Where I minister is not a penitentiary. It’s a prison. Most of the inmates are “non violent” offenders. Some of them have done violent things, but they got away with them and were imprisoned for other sorts of crimes. Many have had drug addictions or they did gang or drug-related crime, like stealing, scamming, or running money or drugs for dealer higher- on the food chain. They don’t tend rapists and killers, etc.
Some of the guys did do awful things, but they behaved themselves for 10-20 years and got moved into the prison setting as a reward.
These men understand the privilege it is to be there, and they don’t want to be sent back to the pen.
Still, many struggle with lack of purpose, regret, sadness, boredom, dealing annoying or difficult cell mates, and missing family and friends.
Some lifers find it hard to stay positive. Not surprising, of course.
But here’s the real miracle:
Some lifers try to make the world a better place–their small world. They are (mostly) peaceful and transformed.
Really, you meet all types in prison. You see every mood and attitude. You see all levels of education. All colors of skin. All kinds of hair dos. All shapes and sizes. All economic and social class backgrounds…from guys who lived on the streets to ivy league college graduates, the prison has them.
But the thing that really makes the biggest impact for me lately is getting to know the guys that are grateful and joyful even though they know and everyone else knows they will die behind bars. They will never be freed no matter what good they do or how changed they become.
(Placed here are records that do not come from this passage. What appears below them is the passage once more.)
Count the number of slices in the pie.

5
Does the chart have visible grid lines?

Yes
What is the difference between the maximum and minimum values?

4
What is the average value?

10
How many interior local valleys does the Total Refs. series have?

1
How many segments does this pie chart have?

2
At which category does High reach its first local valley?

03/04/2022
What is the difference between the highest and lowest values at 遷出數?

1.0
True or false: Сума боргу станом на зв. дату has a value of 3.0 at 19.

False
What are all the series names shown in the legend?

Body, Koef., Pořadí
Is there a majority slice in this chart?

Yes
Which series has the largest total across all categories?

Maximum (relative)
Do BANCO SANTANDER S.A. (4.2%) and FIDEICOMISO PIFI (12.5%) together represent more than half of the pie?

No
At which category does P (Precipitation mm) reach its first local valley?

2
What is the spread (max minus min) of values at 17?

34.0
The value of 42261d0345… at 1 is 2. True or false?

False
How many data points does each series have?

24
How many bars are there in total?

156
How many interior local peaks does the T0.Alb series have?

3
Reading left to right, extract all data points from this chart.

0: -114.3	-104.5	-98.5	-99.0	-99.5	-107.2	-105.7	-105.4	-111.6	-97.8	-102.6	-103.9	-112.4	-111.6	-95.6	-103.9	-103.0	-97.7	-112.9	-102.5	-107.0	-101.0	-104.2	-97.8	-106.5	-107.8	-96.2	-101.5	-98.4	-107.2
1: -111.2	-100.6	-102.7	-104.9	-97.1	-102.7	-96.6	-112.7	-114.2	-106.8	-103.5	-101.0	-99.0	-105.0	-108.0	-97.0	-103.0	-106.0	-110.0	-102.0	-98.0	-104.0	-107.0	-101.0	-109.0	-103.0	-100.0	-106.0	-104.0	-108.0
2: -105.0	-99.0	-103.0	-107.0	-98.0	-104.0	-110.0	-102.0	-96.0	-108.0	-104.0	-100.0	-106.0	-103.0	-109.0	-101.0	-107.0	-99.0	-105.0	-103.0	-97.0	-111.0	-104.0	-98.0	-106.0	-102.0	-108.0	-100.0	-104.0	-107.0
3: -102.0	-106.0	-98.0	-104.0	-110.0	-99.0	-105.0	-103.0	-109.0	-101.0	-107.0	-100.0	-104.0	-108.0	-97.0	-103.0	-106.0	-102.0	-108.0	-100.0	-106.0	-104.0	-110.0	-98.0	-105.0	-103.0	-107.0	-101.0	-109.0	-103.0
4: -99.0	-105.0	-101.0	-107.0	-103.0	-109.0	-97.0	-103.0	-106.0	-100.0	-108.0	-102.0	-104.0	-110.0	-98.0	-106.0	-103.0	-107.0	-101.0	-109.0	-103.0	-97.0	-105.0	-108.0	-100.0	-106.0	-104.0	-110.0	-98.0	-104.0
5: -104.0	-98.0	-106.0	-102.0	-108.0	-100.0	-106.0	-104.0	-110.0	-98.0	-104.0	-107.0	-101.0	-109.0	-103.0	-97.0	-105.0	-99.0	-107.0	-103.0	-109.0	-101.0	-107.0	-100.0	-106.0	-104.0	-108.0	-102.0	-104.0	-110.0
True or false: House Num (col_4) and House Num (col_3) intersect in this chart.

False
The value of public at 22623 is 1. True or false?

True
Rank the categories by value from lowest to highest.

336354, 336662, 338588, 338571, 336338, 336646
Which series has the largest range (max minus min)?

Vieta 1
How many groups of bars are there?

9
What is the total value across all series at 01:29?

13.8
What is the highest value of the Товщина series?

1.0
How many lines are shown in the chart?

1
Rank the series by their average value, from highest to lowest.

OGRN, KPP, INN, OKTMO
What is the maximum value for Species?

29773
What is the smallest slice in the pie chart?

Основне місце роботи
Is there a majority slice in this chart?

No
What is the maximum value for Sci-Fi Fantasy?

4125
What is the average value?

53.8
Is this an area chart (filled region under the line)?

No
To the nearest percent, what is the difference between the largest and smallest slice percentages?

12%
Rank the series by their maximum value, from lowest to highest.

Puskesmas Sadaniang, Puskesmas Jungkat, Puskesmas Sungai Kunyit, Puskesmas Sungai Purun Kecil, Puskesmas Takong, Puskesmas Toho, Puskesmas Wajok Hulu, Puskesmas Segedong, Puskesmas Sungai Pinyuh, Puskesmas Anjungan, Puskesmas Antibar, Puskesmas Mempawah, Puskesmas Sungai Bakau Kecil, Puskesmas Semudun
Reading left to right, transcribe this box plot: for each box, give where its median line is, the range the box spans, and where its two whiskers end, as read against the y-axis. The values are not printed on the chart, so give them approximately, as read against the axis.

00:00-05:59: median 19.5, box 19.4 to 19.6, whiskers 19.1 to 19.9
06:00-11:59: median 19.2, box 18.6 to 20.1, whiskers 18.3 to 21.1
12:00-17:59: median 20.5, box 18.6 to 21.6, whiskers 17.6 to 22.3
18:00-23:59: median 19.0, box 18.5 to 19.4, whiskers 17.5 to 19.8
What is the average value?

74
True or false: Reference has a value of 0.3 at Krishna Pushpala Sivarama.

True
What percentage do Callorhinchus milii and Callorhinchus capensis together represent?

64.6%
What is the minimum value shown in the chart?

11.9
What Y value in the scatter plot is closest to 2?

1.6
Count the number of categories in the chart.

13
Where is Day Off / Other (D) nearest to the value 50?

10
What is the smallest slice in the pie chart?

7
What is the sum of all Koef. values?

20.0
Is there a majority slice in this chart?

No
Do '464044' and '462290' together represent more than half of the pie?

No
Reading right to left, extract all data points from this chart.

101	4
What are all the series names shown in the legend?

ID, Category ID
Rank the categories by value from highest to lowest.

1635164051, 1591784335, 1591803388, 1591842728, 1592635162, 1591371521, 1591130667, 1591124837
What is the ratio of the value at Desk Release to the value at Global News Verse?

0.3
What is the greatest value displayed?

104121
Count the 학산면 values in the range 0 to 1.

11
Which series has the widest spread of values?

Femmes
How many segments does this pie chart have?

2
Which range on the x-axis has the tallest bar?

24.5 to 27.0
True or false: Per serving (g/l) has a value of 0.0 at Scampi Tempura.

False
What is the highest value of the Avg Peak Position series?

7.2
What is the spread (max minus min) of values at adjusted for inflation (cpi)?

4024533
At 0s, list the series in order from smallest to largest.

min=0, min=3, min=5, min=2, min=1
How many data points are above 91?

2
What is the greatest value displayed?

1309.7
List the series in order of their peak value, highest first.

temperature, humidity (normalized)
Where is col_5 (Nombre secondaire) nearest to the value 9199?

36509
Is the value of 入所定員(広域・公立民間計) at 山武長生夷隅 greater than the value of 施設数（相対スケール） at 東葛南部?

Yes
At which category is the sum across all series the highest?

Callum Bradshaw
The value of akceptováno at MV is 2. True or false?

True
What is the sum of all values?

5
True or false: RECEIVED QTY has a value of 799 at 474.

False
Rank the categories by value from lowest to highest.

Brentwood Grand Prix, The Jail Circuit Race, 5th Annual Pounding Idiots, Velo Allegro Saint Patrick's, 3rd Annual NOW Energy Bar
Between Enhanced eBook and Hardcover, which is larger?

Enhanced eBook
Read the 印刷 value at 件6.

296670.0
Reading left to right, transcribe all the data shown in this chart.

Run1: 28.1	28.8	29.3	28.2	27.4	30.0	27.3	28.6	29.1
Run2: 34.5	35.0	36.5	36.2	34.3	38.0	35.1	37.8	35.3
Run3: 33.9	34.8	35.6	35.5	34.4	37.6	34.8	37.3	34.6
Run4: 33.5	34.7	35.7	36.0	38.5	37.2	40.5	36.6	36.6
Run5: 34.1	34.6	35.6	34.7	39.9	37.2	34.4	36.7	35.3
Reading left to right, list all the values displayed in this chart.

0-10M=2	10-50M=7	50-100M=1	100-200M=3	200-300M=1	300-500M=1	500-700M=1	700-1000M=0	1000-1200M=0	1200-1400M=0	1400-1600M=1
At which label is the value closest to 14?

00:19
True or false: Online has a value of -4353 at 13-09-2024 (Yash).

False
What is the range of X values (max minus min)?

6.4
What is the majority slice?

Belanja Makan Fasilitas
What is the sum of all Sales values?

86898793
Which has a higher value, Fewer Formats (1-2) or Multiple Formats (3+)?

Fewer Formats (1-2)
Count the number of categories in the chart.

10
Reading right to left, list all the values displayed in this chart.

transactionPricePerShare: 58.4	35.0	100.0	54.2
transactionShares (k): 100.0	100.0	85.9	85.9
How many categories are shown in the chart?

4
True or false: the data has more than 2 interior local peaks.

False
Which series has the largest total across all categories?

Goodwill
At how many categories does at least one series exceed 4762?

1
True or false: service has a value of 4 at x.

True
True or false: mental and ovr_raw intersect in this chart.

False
They try to be good and do good because it’s the right thing, not because their situation will improve.
I find that inspirational.
This means that in prison ministry you get the chance to question your own (sometimes) poor attitudes because you can see people in these “lifer situations” go out of their way to be kind, thoughtful, and pleasant; or helpful, generous, and happy.
You ask yourself:
“What’s so bad about my life, really?”
You find some inspiration to say:
“I have my freedom, and for that I should and will be grateful.”
No, not everything is just how we want it to be, but we can take a lesson from these sorts of prisoners.
Besides, our attitudes can be a prison, can’t they?
We may have our freedom, but we may chose a cell of our own making.